Ce lien métaphysique, réalité en soi, potentiel, actualisation entre parfaitement en cohérence avec la pensée de Thomas d’Aquin. La réalité en soi se trouve dans le monde de l’Esprit mais n’est pas l’Esprit lui-même. Ce qui est représenté par Michel-Ange, le doigt de Dieu est tout proche de sa créature sans la toucher. Cet ancrage de la réalité ontologique de la matière dans le monde de l’Esprit est consubstantiel au christianisme. Si Dieu crée le monde, il y a d’une façon ou d’une autre une trace dans la Création. En outre, l’Incarnation, la Résurrection, les miracles, l’action de Dieu dans le monde, la prière seraient inconcevables sans un lien entre le monde empirique et celui de l’Esprit.
Enfin, l’analyse de l’actualisation présentant un caractère aléatoire irréductible conduit certains physiciens à penser que celle-ci provient d’ailleurs de l’Espace-temps et donc de l’Esprit. La physicien et philosophe Antoine Suarez introduit la notion d’anges quantiques envoyés en permanence par l’Esprit créateur pour répondre aux sollicitations d’actualisation du monde empirique. Le prix Nobel de physique Anton Zeilinger cite Berkeley : « être c’est percevoir et c’est être perçu », pour conclure « Dieu ultime observateur ». Ajoutons symétriquement, Dieu ultime source du monde actualisé. Ce qui rejoint cette réflexion de Saint Augustin comme quoi si Dieu cesse de penser la création, elle disparait.

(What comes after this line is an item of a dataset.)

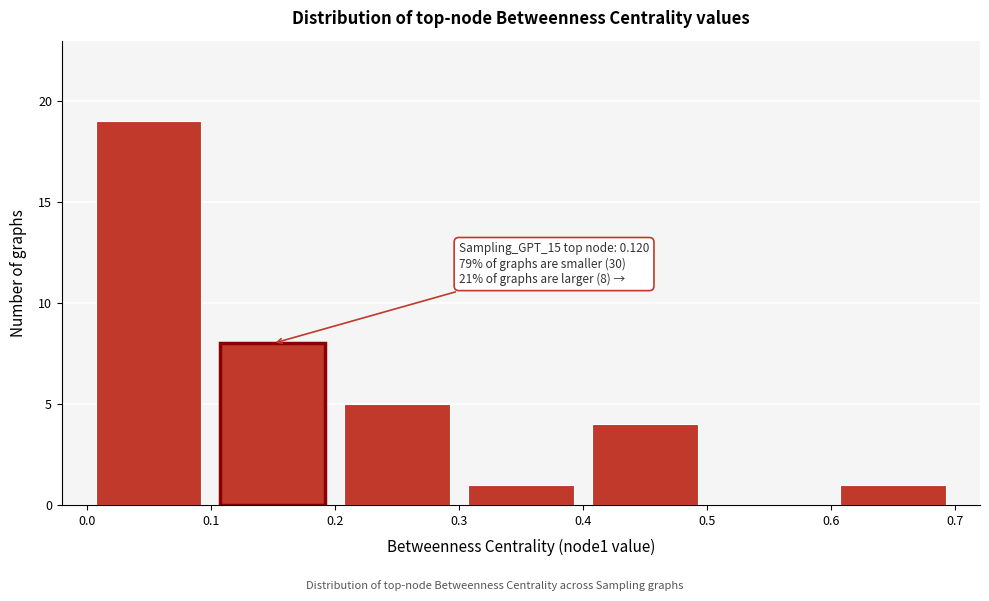

Over which range of the x-axis is the bar tallest?

0.0 to 0.1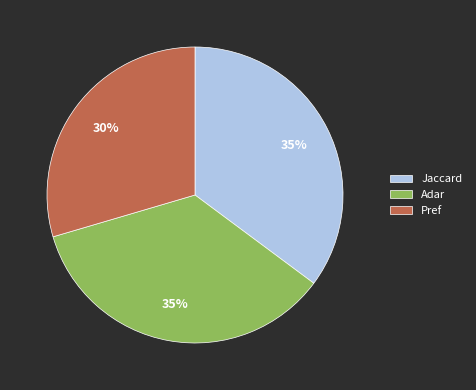

What is the smallest slice in the pie chart?

Pref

Ainsi l’Esprit, hors du monde matériel, apparaît comme omniscient, infiniment proche de tous les éléments de la Création en tout lieu et en tout temps.
Il est donc parfaitement possible d’inférer une métaphysique compatible avec la foi catholique à partir de la mécanique quantique. Et je pense, ainsi que d’autres physiciens, que c’est même le chemin le plus court et plus naturel entre la physique quantique et la métaphysique.
Ajoutons que ces éléments donnés rapidement sont détaillés dans le livre qui peut se lire comme une médiation aboutissant à « l’empreinte de Dieu ».